SELECTED EXCERPT:
Segment Open

Already in the report of Bazett 7 it was recognized that the QT interval at comparable heart rates is usually of longer duration in females compared to males. In contrast, we observed no differences in QT interval measurements between males and females. The absence of such a difference in our study is compatible with the finding of Lehmann et al., 18 who also observed no clear gender differences in their subgroup with LQTS3.
In the present family, the QT interval on the resting ECG gave a good indication of the presence or absence of the genetic mutation but failed to ascertain the right diagnosis in all family members. Using only the resting ECG, roughly 10% of the carriers were incorrectly labeled as noncarrier (false‐negative) and also roughly 10% of the noncarriers were incorrectly labeled as carrier (false‐positive) of the mutant gene, irrespective of the formula used for heart rate correction of the QT interval. It is to be noted that patients in the present family were also characterized by changes in T‐wave morphology (like LQTS patients in general). 4 , 6 However, analysis of this phenomenon was beyond the scope of this study. Our data are in agreement with the previous finding by Vincent et al. 19 in other patient groups with LQTS that the value of the QT interval on the resting ECG is limited, in particular, regarding the possibility of false‐negatives. By contrast, analyses based on 24‐hour Holter ECG proved very accurate in this family. At heart rates of 60 beats/min or less, a prolonged QTc was thus almost pathognomonic for the genetic mutation, whereas the QTc interval calculated at the lowest heart rate using Bazett's formula actually provided full discrimination between carriers and noncarriers. Although in the exercise ECG differences in QT and QTc intervals between carriers and noncarriers remained statistically significant up to 140 beats/min, the diagnostic performance of the exercise ECG was limited in comparison with the resting ECG and Holter ECG. Still, the diagnostic performance of the Bazett formula was again at least as good as that of the other formulas.

Segment Closed

INFORMATION GIVEN:
Segment Open

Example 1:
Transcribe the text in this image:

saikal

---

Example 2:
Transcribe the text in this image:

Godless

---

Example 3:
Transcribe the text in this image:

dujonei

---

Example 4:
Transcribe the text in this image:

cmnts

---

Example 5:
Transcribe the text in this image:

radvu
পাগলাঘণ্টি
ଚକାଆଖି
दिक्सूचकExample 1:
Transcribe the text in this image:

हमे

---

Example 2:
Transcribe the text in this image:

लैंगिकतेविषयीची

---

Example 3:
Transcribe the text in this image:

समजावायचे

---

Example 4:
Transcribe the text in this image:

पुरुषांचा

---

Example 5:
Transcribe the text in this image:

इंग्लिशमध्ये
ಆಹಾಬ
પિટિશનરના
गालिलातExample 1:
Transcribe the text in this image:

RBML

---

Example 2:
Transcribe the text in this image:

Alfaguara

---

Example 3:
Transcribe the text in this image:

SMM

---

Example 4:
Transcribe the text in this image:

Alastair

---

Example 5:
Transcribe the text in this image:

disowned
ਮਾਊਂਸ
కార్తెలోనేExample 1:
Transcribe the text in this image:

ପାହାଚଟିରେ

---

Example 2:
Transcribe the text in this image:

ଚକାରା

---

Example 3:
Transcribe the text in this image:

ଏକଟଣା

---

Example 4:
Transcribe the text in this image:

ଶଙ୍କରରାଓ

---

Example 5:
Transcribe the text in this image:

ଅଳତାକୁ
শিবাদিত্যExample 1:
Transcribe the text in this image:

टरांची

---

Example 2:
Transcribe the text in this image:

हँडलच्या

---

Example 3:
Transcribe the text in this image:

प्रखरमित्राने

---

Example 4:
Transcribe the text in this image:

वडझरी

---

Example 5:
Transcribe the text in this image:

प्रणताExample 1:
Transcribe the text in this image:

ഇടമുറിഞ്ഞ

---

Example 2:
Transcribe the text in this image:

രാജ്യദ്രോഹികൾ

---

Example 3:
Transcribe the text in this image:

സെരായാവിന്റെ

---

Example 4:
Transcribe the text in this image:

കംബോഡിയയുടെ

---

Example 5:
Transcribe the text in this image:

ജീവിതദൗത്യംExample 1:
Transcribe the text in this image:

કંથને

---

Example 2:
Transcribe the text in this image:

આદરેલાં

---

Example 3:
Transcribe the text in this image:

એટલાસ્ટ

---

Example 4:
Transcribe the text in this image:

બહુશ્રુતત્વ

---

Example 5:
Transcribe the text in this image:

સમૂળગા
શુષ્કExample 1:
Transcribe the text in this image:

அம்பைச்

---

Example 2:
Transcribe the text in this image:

Segment Closed

TASKS TO COMPLETE:
a) In the QT interval passage, about what share of carriers did the resting ECG alone wrongly label as noncarriers?
b) Carry on the QT interval passage, starting after its final sentence.
The data above come from a different source than the QT interval passage.

RESPONSES BY ITEM NUMBER:
a) Roughly 10%.

b)
The observation that the optimal cut‐off value for QTc using Bazett's formula is higher than for the other QTc formulas may be explained by earlier observations that Bazett's formula leads to some overcorrection at higher heart rates and undercorrection at lower heart rates. Given the fact that for most observations in this study heart rate was higher than 60 bpm, on average some overcorrection is to be expected. As discussed above, this suboptimal correction of QT interval to heart rate apparently does not adversely influence diagnostic performance. Although it is clear that some form of correction of the QT interval to heart rate is important, one should view the magnitude of change induced by the various formulas in comparison with other well‐known sources of variation in the QT interval such as autonomic nervous system activity, posture, diurnal variations etc. 20 , 21 , 22
CONCLUSION
In this particular family, the QT interval on the resting ECG gave a good clue about the presence or absence of genetic mutation, but a 24‐hour Holter recording provided almost full discrimination. In addition, Bazett's formula was at least as good as other the formulas to correct the QT interval for heart rate. Whether these observations also apply to other forms of congenital LQTS (particularly those with relative QT prolongation at higher heart rates) or in acquired LQTS remains to be established. For the time being, Bazett's formula does not seem so bad after all.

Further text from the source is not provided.